Rejuvenation Heat Treatment Development to Extend the Service Life of René N4 Single Crystal Gas Turbine Blades

Single crystal superalloys are widely used for gas turbine blades exposed to high stresses, high temperatures in aggressive environments. When these components reach their serviceable limit, they must be replaced by new ones, with an important impact in terms of maintenance costs. Significant savings can be achieved through the application of a rejuvenation heat treatment, able to extend the life of a serviced turbine blade beyond its original design intent and avoid parts scrap. The success of such a technology for SX-superalloys is related to the effective restoration of the original γ/γ’ microstructure, which is linked to the material mechanical properties, without impairing the original single crystal structure. Indeed, one challenge in designing a rejuvenation heat treatment for single crystal superalloys is the risk of recrystallization, which must be kept under control.
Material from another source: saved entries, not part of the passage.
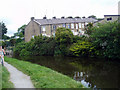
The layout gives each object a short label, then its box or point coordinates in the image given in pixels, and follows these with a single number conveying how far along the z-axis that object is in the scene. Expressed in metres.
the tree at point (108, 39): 18.45
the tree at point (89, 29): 26.06
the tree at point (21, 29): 73.71
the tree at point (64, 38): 27.22
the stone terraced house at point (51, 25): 37.05
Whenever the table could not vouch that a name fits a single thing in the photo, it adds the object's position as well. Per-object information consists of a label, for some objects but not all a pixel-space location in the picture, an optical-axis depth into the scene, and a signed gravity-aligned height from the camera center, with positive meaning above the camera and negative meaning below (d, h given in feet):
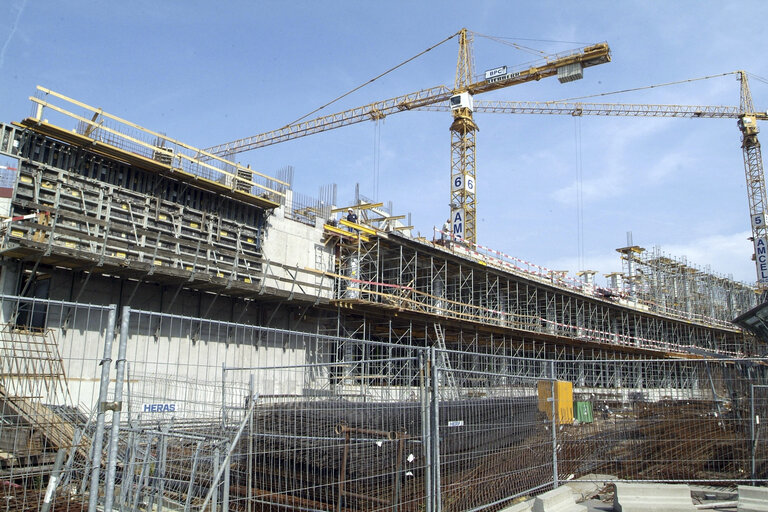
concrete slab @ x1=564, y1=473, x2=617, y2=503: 33.78 -6.28
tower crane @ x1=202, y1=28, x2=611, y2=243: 147.54 +75.29
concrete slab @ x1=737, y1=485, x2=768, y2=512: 27.17 -5.40
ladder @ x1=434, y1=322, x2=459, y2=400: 25.94 -0.36
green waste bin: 38.63 -2.23
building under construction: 24.73 +2.01
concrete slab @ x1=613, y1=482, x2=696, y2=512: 28.22 -5.68
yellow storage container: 32.37 -1.27
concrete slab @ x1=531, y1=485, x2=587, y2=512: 26.32 -5.61
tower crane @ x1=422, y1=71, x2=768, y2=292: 221.25 +86.57
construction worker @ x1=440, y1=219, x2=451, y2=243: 101.88 +24.15
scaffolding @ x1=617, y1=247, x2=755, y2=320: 207.21 +34.91
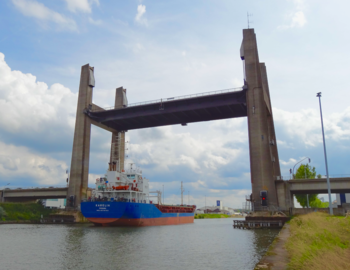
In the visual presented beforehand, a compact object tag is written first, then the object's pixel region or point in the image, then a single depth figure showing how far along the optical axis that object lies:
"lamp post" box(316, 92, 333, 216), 30.39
This work is focused on the development of a rejuvenation heat treatment for René N4 alloy. Different rejuvenation cycles have been explored through an in-depth material characterization, using samples taken from both new material and real serviced gas turbine blades. Several solutioning heat treatments have been investigated in a window ranging from the theoretical γ’ solvus temperature and the original solutioning temperature used during blades manufacturing. The assessment of the candidate rejuvenation heat treatments effectiveness is based on the evaluation of microstructure γ/γ’restoration and the presence of recrystallized grains.